Aşağıda bir şiirim mevcuttur.

İsmi Ey Çanakkale.

18 Mart Çanakkale Zaferimizin 109. yıl dönümünde aziz şehid ve gazilerimizi rahmet ve minnetle yaderken, ruhlarına Fatihalar takdim ederken, bir şiirimle de Çanakkale Destanı’na dikkat çekmek istedim.

Eevet, ecdadımızın ruhları şad olsun. 

Evet, ecdadımızın şanlı zaferleri ve destanlara konu olacak kahramanlıkları ezelden ebede bize ve Müslüman Gençliğine örnek olsun.

Zaten tüm Müslümanlar olarak Çanakkale’nin önemini biliyoruz. 

O bir kaledir. İsmi gibi kaledir ve o kale Müslüman Dünyasını koruyan bir kaledir. 

Anadolu düşerse, tüm Dünya Müslümanları da düşer ve esarete duçar olur.

O nedenle Anadolu yalnız bizler ve Türkiye’de yaşayan Müslümanlar için değil, tüm Dünya Müslümanları için kale, barikat, engel ve sığınak mahiyetindedir.
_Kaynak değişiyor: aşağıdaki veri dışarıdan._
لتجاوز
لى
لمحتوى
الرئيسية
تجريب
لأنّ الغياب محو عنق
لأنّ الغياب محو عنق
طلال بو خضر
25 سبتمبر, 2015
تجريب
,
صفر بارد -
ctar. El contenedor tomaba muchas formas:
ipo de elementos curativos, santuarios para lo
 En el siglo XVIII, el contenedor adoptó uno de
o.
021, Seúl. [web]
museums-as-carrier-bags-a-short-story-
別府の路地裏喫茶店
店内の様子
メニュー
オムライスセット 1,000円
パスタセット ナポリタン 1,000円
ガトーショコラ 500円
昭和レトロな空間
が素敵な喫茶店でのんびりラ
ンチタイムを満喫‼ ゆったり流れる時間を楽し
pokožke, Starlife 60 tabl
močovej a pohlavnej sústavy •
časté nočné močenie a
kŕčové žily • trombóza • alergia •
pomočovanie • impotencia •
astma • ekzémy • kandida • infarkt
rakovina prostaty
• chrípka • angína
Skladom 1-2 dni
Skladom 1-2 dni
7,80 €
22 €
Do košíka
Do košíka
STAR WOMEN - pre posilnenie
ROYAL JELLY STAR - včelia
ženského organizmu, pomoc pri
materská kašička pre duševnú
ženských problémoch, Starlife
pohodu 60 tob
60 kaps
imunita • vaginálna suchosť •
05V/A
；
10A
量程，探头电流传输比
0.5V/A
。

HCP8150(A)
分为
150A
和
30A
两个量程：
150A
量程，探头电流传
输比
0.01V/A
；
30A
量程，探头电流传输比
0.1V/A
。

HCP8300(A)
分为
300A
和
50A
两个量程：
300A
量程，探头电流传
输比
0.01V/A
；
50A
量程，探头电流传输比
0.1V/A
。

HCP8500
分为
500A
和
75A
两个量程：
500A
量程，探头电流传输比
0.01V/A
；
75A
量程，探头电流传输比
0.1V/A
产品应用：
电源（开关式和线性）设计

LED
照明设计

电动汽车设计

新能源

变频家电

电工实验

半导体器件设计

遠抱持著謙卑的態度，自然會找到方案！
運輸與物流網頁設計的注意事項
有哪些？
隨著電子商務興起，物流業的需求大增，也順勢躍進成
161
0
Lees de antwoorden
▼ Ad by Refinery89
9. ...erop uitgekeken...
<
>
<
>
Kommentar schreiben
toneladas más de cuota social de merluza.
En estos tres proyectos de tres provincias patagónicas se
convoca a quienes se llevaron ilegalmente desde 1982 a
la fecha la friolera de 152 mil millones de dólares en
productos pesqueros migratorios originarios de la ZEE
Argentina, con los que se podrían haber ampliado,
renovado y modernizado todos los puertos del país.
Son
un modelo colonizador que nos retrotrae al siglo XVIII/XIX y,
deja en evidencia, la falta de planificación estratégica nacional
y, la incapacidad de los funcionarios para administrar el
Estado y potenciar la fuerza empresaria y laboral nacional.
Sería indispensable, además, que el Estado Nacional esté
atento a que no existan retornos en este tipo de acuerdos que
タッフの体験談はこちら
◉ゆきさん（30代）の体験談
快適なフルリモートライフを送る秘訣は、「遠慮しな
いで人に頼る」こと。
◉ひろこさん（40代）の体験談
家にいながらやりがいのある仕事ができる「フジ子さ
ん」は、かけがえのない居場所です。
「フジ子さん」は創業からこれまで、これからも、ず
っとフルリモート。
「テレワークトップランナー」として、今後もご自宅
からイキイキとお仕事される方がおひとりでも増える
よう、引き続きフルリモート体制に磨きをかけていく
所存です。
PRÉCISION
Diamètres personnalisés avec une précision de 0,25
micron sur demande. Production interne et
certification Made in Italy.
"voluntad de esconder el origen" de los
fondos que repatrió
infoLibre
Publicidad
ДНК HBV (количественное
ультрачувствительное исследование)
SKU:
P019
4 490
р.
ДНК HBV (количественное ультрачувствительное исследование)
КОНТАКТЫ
Çok çok mühim bir konumdadır.

İşte Çanakkale Destanı o mühim konumu bizlere hatırlatıyor.

Bu durumu bir şiirimle de hatırlatmak istedim.

EY ÇANAKKALE!

Nasıl anlatsam seni, Ey Çanakkale!

Sen ne kelimelere sığarsın, ne dile.

Bu zorluğa rağmen ben, bile bile.

Haykırmalıyım hep nesilden nesile.

 

Herkes duysun, Çanakkale geçilmez.

Kahramanlar birbirinden seçilmez.

Din için nasıl ecel şerbeti içilmez?

Ey Anadolu sana paha biçilmez.

 

Niye destan yazdık düşünsene, niye?

Ezan dinmesin, bayrak inmesin diye.

Haber salındı, her şehre, her köye.

Kınalı Kuzular vatan uğruna hediye.

 

Ey Türk Genci, Ey Türk Çocuğu iyi dinle.

Düşman üzerine gelse milyonla, yüzbinle.

Şuna inan ve şuna güven tüm kâlbinle.

Zafer hep senindir, zafer her daim seninle.

 

Haçlılar, Çanakkale’de geldiler dize.

Şafak söktü, gece döndü gündüze.

Çok şükür tüm Milletçe çıktık düze.

Bu zafer sonsuza dek bayramdır bize.

 

Her şeyden önce şurası mühim ve asıl.

Bu zaferi anlamaz hiçbir kuru akıl.

Anlamak için iman denizine açıl.

Destanlar unutulmaz geçse de nice yıl.

 

Çanakkale destan üstüne destandır.

Anadolu bize ebedi bir vatandır.

Bizi ayakta tutan Allah'a imandır.

Anadolu bize hem vatan, hem candır.

 

Çanakkale kilit üstüne kilittir.

Milletim tarihlerden beri yiğittir.

Buna tüm Dünya ezelden şahittir.

Allah yolunda ölenler elbet şehittir.

 

Çanakkale mühür üstüne mühürdür.

Milletim bu topraklarda ebedi hürdür.

Bizi temsil eden hilal ile güldür.

Vatanına göz dikeni, vur da öldür.

 

Çanakkale ebeden Bize bir namustur.

Çanakkale her daim düşmana kâbustur.

Çanakkale umut üstüne umuttur.

Haydi sen de bir sevinç türküsü tuttur.

Haydi sen de bir sevinç türküsü tuttur.

 

Kırk bir kere maşallah, kırk bir kere.

Selam olsun Çanakkale’deki her askere.

Vesselam.

Not: Yukarıdaki şiirimde 41. mısradan sonra “Kırk bir kere maşallah, kırk bir kere. Selam olsun Çanakkale’deki askere” diye sesleniyorum ve en sonunda “Vesselam” diyorum. 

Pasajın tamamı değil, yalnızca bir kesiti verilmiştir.